Australasian Science: Australia's authority on science since 1938

A “Colombo Plan” for Biodiversity Conservation

By Hugh Possingham

Building an effective and self-supporting network of conservation research professionals across the region could prove to be Australia’s greatest biodiversity legacy.

The vast majority of the research on biodiversity conservation in Australia is funded by Australian taxpayers through Australia’s governments or Australian universities, with some scattered industry and international funds. Much of our research is used by agencies in other countries.

Don’t we have enough problems of our own? Why would we spend time writing papers about prioritising threatened species in New Zealand, optimal methods for surveying tigers in Sumatra and conservation investment in the coral triangle? There are at least four answers.

First, for everything we give away we get plenty back. Discovery research is just that, finding out new things or posing and solving problems that have never been solved before, anywhere in the world. If it is in the international peer-reviewed literature then, if the system is working, it is genuinely novel.

Furthermore, most of the ideas, discoveries and tools transcend continental boundaries and are useful to everyone. Tools and techniques for making decisions about prioritising actions and monitoring work anywhere.

Second, given Australian applied ecology is only about 5% of global applied ecology we get back about 20 times what we put in. By making our contribution we buy a seat at the co­operative venture of science – which includes sharing discoveries, people and ideas through many mechanisms like conferences, exchanges, training and publications. Cooperation and sharing avoids reinventing the wheel, and scientists are relatively co­operative at a global scale.

Third, “no country is an island” with respect to biodiversity. Australia’s biodiversity is interconnected to our neighbours through many processes ranging from the direct movement of animals like whales and waders through the long-term evolutionary and ecological processes that enabled the Great Barrier Reef to have much of its biodiversity arrive from the north over the past 12,000 years. Failing to work with our Asian and Pacific neighbours to protect their biodiversity threatens the long-term persistence of our biodiversity.

Fourth, we should shoulder global responsibilities in bio­diversity conservation much as we shoulder global responsibilities with respect to human rights and health. Here Australia has an enormous but largely unfulfilled opportunity. I estimate that somewhere between Burma and Fiji, taking in Brisbane on the way, about one-third of all terrestrial species on the planet are packed into 10% of the world’s land. The marine area in the middle of that broad transect has no parallel on the land in terms of the richness of its marine biodiversity.

Yet many of these countries have limited capacity to do the conservation research they need to do. Training and skills in ecology, conservation, GIS, ground tactic sciences and conservation economics is absent or limited.

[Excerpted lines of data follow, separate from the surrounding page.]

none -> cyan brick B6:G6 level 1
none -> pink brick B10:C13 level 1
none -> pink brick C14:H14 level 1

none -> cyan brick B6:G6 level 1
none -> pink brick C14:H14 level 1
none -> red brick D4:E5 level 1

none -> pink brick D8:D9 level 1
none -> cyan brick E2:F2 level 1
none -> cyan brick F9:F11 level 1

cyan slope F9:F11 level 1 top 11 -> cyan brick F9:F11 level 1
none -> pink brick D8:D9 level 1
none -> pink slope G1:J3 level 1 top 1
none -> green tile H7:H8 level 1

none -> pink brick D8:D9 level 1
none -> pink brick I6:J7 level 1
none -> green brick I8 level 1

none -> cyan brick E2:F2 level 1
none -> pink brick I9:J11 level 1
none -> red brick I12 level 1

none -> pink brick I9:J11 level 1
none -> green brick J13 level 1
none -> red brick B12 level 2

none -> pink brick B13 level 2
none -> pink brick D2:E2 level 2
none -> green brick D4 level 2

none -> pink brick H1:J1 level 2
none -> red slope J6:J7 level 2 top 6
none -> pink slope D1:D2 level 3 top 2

Colleagues and I recently returned from teaching a conservation planning course in Sabah, Malaysia, on how to use planning software called Marxan. The “students”, who ranged from government and NGO staff to university students, were talented, engaged and enthusiastic. However Malaysia, which in some respects is richer and more sophisticated than Australia, has few tertiary teachers or researchers in conservation. What can, or should, we do?

Every year Cambridge University hosts the Student Conference on Conservation Science (http://www.sccs-cam.org/). The model has been transported abroad, and when I was there a few years ago as a plenary speaker I asked if we could steal the idea. They were more than enthusiastic.

The Student Conference on Conservation Science is more than just another conference. The only participants are research students, especially MSc and PhD students. It emphasises participation by students from developing countries, and it works on building networks and skills. The thought is that these networks will enable conservation professionals to be far more effective in the long term.

Our trip to Sabah reminded me of the importance of this sort of event and the long-term benefits it delivers. Hence we will commit to doing the same here, as soon as we can, with a special focus on research students from South-East Asia and the Pacific. If we were to pull this off and keep it going, it could prove to be our greatest biodiversity legacy – an effective and self-supporting network of conservation research professional across the region.

Professor Hugh Possingham is the Director of the ARC Centre of Excellence for Environmental Decisions.